CONSIGNES À SUIVRE:
1. Reproduisez à l'identique le passage du texte sur le Clostridium difficile qui va de « Comme l'ont indiqué » jusqu'à « conditions de l'environnement. ».
2. Dressez la liste des maladies et infections que nomme le texte sur le Clostridium difficile.

TEXTE FOURNI:
--

Il s'avère que les souches les plus contagieuses du Clostridium difficile se distinguaient nettement des autres sous-types de ce microbe non seulement de par la structure de leur ADN, mais également de par leur localisation. Pratiquement toutes ces bactéries ont été retrouvées dans des hôpitaux où venaient d'avoir lieu des épidémies de formes graves de diarrhée ou d'entérocolite.

L'étude du génome de ces microbes a révélé qu'ils étaient sur le point de se séparer de l'arbre commun de l'évolution avec d'autres Clostridium et de former un nouveau type spécialisé dans les infections d'hôpitaux.

Comme l'ont indiqué les expériences sur des souris, cette thèse est confirmée par le fait que ces microbes ont acquis de nouvelles versions de gènes responsables de la digestion des sucres et de la formation des spores. Les premiers les aident à se nourrir de glucose et de fructose, qui sont présents dans la «nourriture des hôpitaux» en grande quantité, et les seconds à résister à l'action des agents de décontamination utilisés dans les établissements médicaux.

Bactérie vieille de 76.000 ans

Ces bactéries ne sont pas apparues aujourd'hui, ni même au siècle dernier. D'après les estimations des chercheurs, elles ont fait leur apparition il y a plus de 75.000 ans et évoluent depuis avec l'humanité en s'adaptant aux nouvelles conditions de l'environnement.

C'est intéressant en soi, soulignent les spécialistes, car l'existence d'une telle forme de Clostridium difficile signifie que le développement culturel et technologique de l'humanité a servi de «locomotive» à l'évolution biologique réelle d'une autre entité vivante. Cela signifie que pour lutter contre la diarrhée dans les hôpitaux il ne faut pas désinfecter plus activement les locaux, mais changer le style de vie et l'inventaire des produits d'hygiène.

--

DONNÉES ENREGISTRÉES:
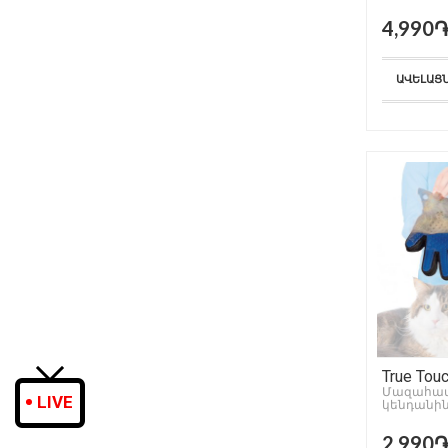
4,990
ԱՎԵԼԱՑ
True Tou
Մազահավ
LIVE
կենդանի
2,990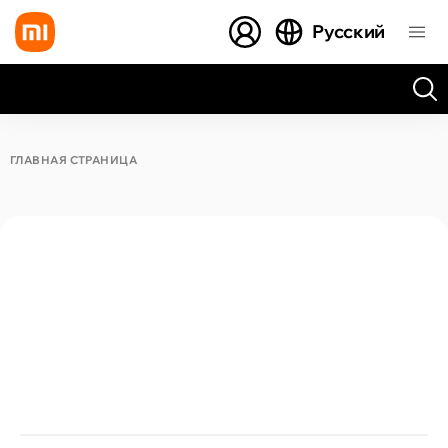
Русский
Все результаты поиска [0 товаров]
ГЛАВНАЯ СТРАНИЦА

--

RÉPONSES DANS L'ORDRE:
1.
Comme l'ont indiqué les expériences sur des souris, cette thèse est confirmée par le fait que ces microbes ont acquis de nouvelles versions de gènes responsables de la digestion des sucres et de la formation des spores. Les premiers les aident à se nourrir de glucose et de fructose, qui sont présents dans la «nourriture des hôpitaux» en grande quantité, et les seconds à résister à l'action des agents de décontamination utilisés dans les établissements médicaux.

Bactérie vieille de 76.000 ans

Ces bactéries ne sont pas apparues aujourd'hui, ni même au siècle dernier. D'après les estimations des chercheurs, elles ont fait leur apparition il y a plus de 75.000 ans et évoluent depuis avec l'humanité en s'adaptant aux nouvelles conditions de l'environnement.

2.
- diarrhée
- entérocolite
- infections d'hôpitaux